Report in The New Nation on Tuesday quoting senior functionaries of Bangladesh Garment Manufacturers and Exporters Association (BGMEA) said that the one percent service charge of the fund has now become 11 percent making the cost of fund unreasonably high and also risky for many whether the cost-benefit would justify the borrowing. There is no justification why the Finance Ministry should charge 4 percent levy out of the fund when it is grant money and not taxable fund anyway. Then the 5 percent interest that the disbursing banks charge is rather stealing the special nature of the fund and causing it to miss the special target that it seeks to achieve. The high commercial cost of the grant money has become so reckless that it is turning every such special fund mainly grants money into bad loans. People don’t want to borrow at high cost with other conditions leaving the fund unutilized.

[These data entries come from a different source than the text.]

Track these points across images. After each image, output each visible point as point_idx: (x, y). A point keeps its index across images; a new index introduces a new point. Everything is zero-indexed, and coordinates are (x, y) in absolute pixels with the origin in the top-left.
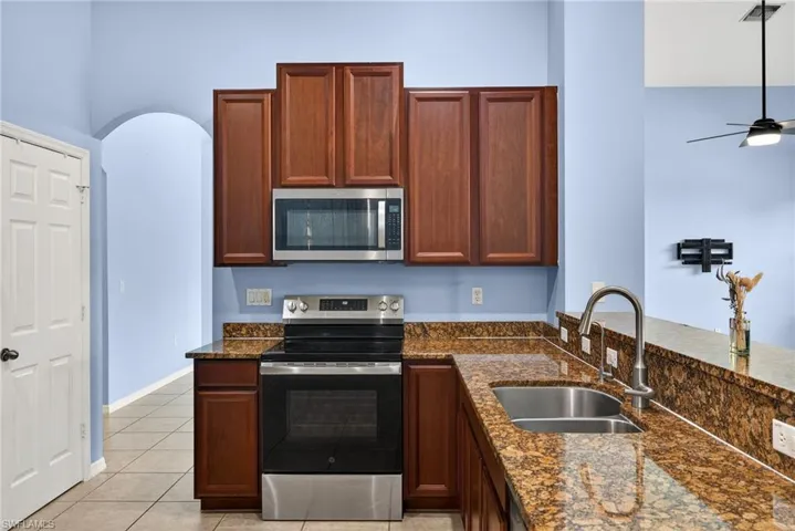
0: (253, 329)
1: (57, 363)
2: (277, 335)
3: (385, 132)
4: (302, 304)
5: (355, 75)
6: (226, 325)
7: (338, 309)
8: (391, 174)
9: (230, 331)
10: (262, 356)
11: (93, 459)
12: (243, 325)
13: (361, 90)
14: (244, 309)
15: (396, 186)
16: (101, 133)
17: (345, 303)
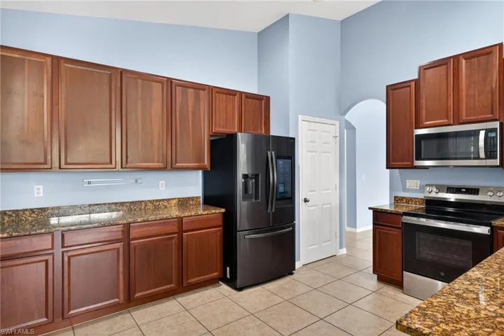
0: (409, 200)
1: (325, 206)
2: (422, 204)
3: (488, 88)
4: (435, 189)
5: (465, 59)
6: (395, 197)
7: (458, 193)
8: (492, 113)
9: (397, 200)
10: (404, 213)
11: (341, 248)
12: (404, 198)
13: (469, 67)
14: (405, 190)
15: (496, 120)
16: (344, 113)
17: (463, 190)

It appears that many factory owners especially with medium to small size factory buildings need at least Taka 5 crore investment on an average to refix the buildings but they are not showing interest to take the high cost loans. Garment factories need several thousand crore taka investment for renovation of buildings to keep buyers in confidence and exports steady. Buyers’ monitoring teams are on regular visit to factories that need refixing the buildings. To them the fund is available but it is failing to lure factory owners at high cost. The central bank or commercial banks have their point that the fund is still less expensive at 11 percent compared to 17 percent interest on such lending.
But the question is why they should treat it as commercial fund and try to make huge profit from it.